Hot Apple's pie remains intact but shares cool off
This holiday season is shaping up to be a record-breaking period for Apple as shoppers snap up iPhones and iPads.
Despite this, the world's most valuable company is losing its lustre with investors.
Apple began selling the iPhone 5 on September 21, the same day the company's stock hit an all-time peak of US$705.07 per share.
Since then, the shares have plunged nearly 25 per cent, trimming the company's market value by more than US$150 billion (Dh550.84bn). On Friday, the stock fell almost 3 per cent and closed at $533.25.
Smartphones and tablets "are starting to become more like commodities", said the BGC Financial analyst Colin Gillis. "And how much upside is left if you are stuck in a commodities business? The question is: What is going to get Apple going again?"
The iPad mini is undoubtedly diverting some sales from full-sized iPads, which sell at prices ranging from $399 to $829. That is one of the reasons Mr Gillis expects the iPad's average selling price to fall by about $50 in the current quarter, which ends this month. That would be a 9 per cent decline from the iPad's average price of $535 during the July to the end of September period.
Disagreements over Apple's decline are contributing to unusual volatility in the stock. On Wednesday, Apple's stock fell 6.4 per cent, the biggest one-day drop in more than four years. Just two and half weeks ago, the stock surged 7.2 per cent for its biggest one-day gain in three years.
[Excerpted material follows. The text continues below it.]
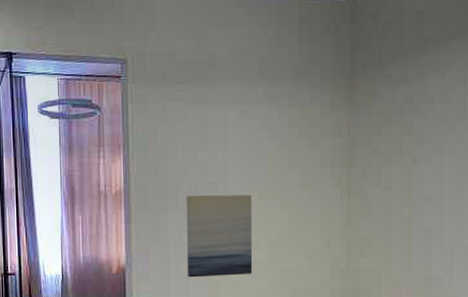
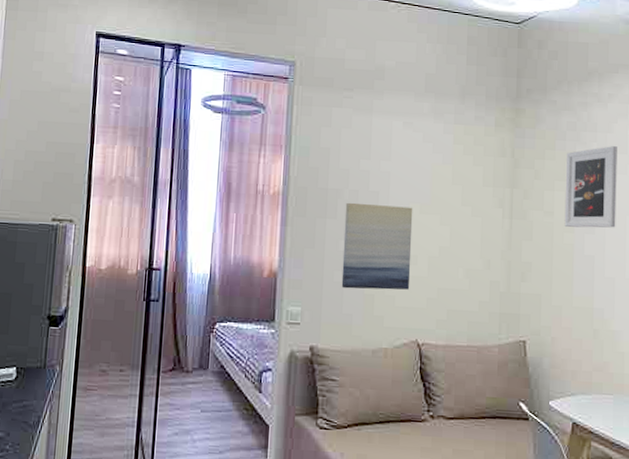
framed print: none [402,115,455,200] -> present [564,146,617,228]

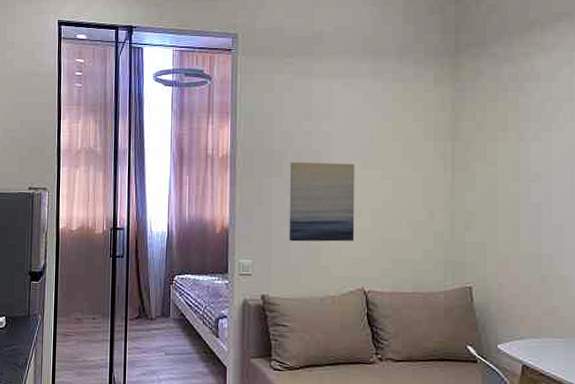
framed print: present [564,146,617,228] -> none [508,94,563,176]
There's no consensus regarding the cause but one thing is clear: there have been more investors eager to sell Apple's stock than buy it in recent months, despite all the evidence indicating Apple's products have never been more popular.
Even if it's no longer the market leader, the iPhone remains hotter than ever. Based on figures released by the wireless carrier AT&T last week, the Jefferies analyst Peter Misek predicted Apple would sell 53 million iPhones this quarter, primarily the newest model. That would be a more than 40 per cent increase from Apple's previous one-quarter record of 37 million iPhones set in the period covering last year's holiday shopping season.
But some investors are starting to wonder if Apple can conjure up another revolutionary product to catapult the company on another multi-year stretch of breakneck sales growth.
Most analysts believe Apple's next breakthrough will be a television that shares the same operating system as the iPhone and iPad. An Apple TV would give the company a prized perch on the biggest screen in most households and open up an array of new business opportunities.
"When I go into my living room and turn on the TV, I feel like I have gone backwards in time by 20 to 30 years," the chief executive Tim Cook said. "It's an area of intense interest. I can't say more than that."
Mr Gillis, though, points out savvy investors probably would not be selling their Apple shares if they truly believed the stock was destined to soar higher and make them even richer a year from now.
"Sometimes, stocks just take a breather," he said.
"And when you get to be as big as Apple, any shift in sentiment can have a material impact on the share price."